Most questions are not about the answer as much as about the thought process. If I ask you what animal you would be and why I realy don't care what animal you are but here are two example answers.
"A Dog." I ask why "I don't know I just like dogs"
"A Dog." I ask Why "I realy have not given it a lot of thought but dogs are loyal and I like to think that is a good traight to have"
Now the difference in between the two questions could be argued is simply fluff and a load of BS added in for good messure and you would be right but it also shows a thought process. I often would tell my employees "You can come in and tell me I am the biggest jerk you have ever met and I can still respect you if you can do one thing. be prepared to tell me why I am a jerk." If your answer is because I am then I would quickly loose value for your oppinoin of me.

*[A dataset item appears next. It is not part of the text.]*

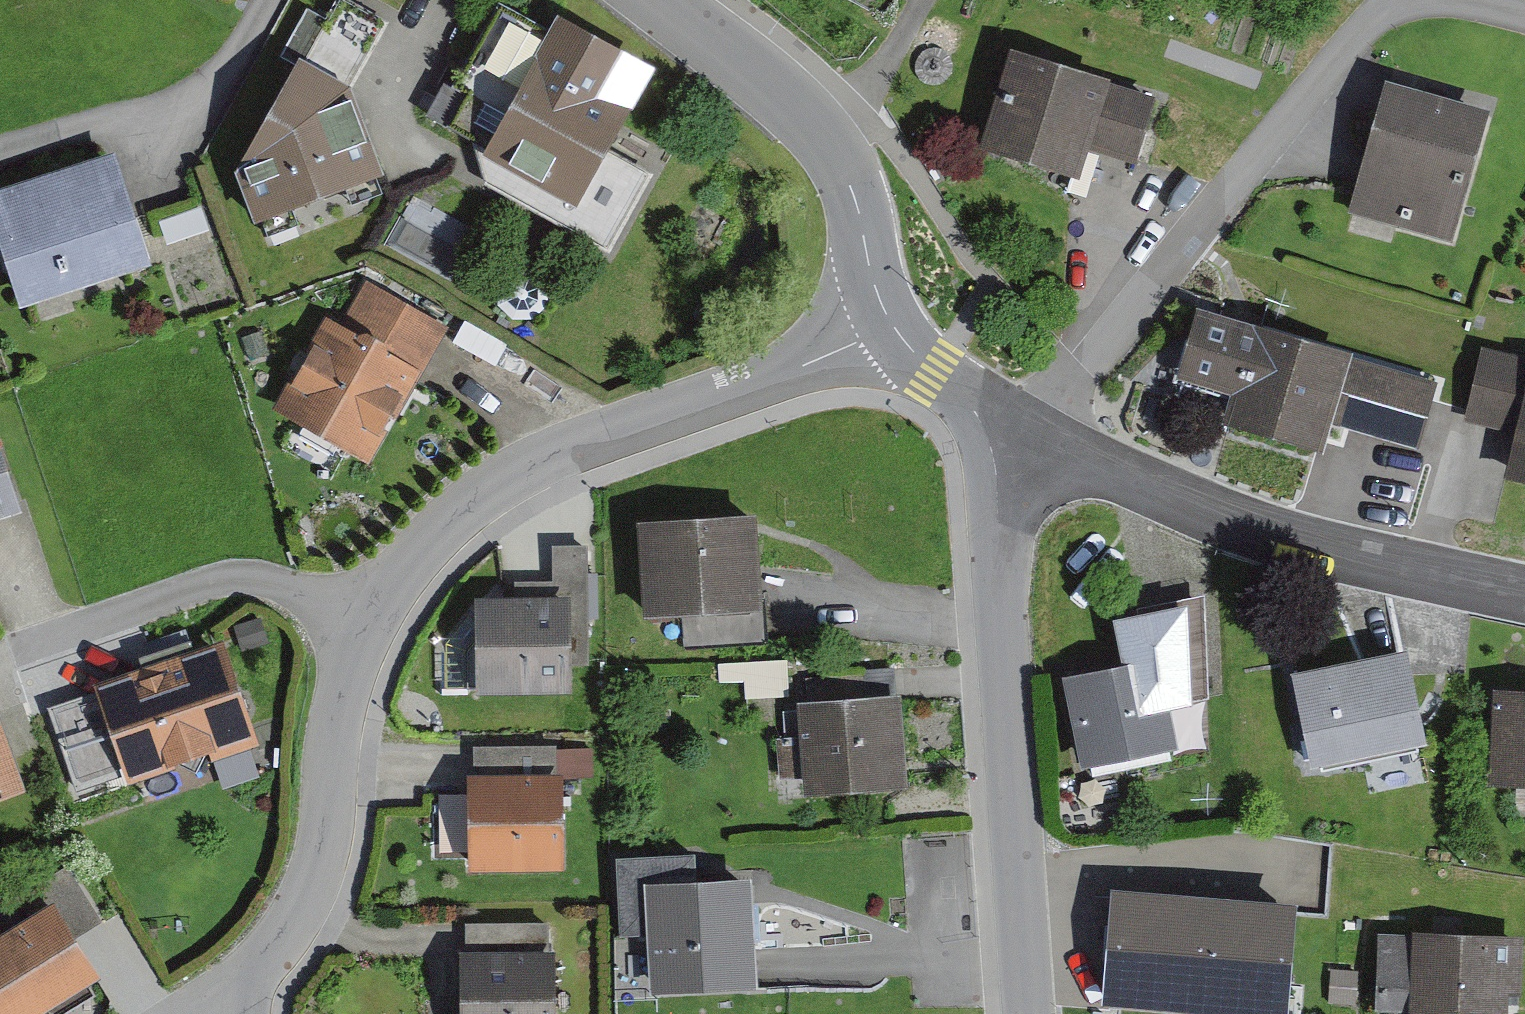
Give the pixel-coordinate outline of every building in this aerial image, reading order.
[(360,0),(334,0),(326,13),(307,2),(279,53),(291,59),(235,161),(255,214),(384,165),(351,77),(385,14),(360,0)] [(400,8),(404,0),(384,0),(400,8)] [(446,78),(428,110),(473,134),(483,173),(608,243),(651,167),(605,142),(652,57),(558,5),(546,26),(500,1),(455,83),(446,78)] [(1110,69),(1010,38),(978,141),(1081,173),(1089,147),(1135,161),(1157,89),(1108,74),(1110,69)] [(1489,100),(1384,72),(1347,208),(1452,236),(1489,100)] [(0,181),(0,241),(20,301),(152,257),(114,143),(0,181)] [(201,201),(159,215),(167,240),(210,226),(201,201)] [(327,309),(272,403),(369,460),(448,324),(366,277),(342,317),(327,309)] [(1354,344),(1197,298),(1176,370),(1231,386),(1223,415),(1320,443),(1328,415),(1379,430),(1398,365),(1352,352),(1354,344)] [(1482,340),(1464,415),(1515,427),(1505,469),(1524,474),(1524,350),(1482,340)] [(0,431),(0,517),(26,508),(0,431)] [(758,502),(635,510),(641,610),(680,608),(682,648),(768,643),(767,618),(765,594),(763,594),(758,502)] [(514,588),(475,589),(477,685),(572,683),(571,660),(590,660),(587,539),(552,539),(552,576),(514,577),(514,588)] [(1122,655),(1062,670),(1081,761),(1178,742),(1172,704),(1210,694),(1205,589),(1113,610),(1122,655)] [(262,615),(234,623),(242,651),(270,642),(262,615)] [(98,688),(48,704),(68,767),(117,751),(127,781),(257,738),(223,636),(94,678),(98,688)] [(1374,647),(1291,665),(1311,760),(1320,758),(1322,767),(1419,747),(1417,738),(1427,736),(1407,640),(1374,647)] [(1493,681),(1489,777),(1524,778),(1524,682),(1493,681)] [(900,686),(797,695),(798,708),(783,708),(784,733),(775,734),(780,775),(803,774),(804,788),(908,781),(900,686)] [(30,784),(0,699),(0,795),(30,784)] [(474,767),(467,767),(469,864),(564,862),(562,764),(558,764),(558,739),(474,741),(474,767)] [(696,847),(616,851),(619,933),(647,931),(651,987),(758,978),(757,965),(752,869),(697,867),(696,847)] [(101,969),(77,931),(101,916),(66,861),(0,903),(0,1013),(29,1013),(101,969)] [(1231,875),(1109,888),(1119,982),(1241,969),(1231,875)] [(458,943),(459,1013),(555,1013),(555,944),(548,944),(548,917),(465,918),(465,943),(458,943)] [(1379,929),(1376,1007),(1409,1009),(1409,1013),(1508,1013),(1509,989),(1521,989),(1524,928),(1412,923),(1412,931),(1379,929)] [(1358,967),(1330,967),(1329,1001),(1357,1002),(1358,967)]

While this may give you some insight why such questions are asked you will likely find that the interveiwer has no real idea why they asked that questions they simply read it off a list of questions that was provided or they looked up.
Dan
If only I could snap my figures and have all the correct indexes apear and the buffer clean and.... Start day dream here.
March 21, 2011 at 10:46 am
About a year ago, an interviewer pressed me on esotheric points of high-performance C#. Could I make Replace() faster? How would I go about it? Would endian encoding slow my proposed solution down? ...
I got the assignment, and I wrote one custom action handler for MSBuild and three post-deployment scripts.
March 21, 2011 at 3:51 pm
I would like you to build me a toaster, how would you do that?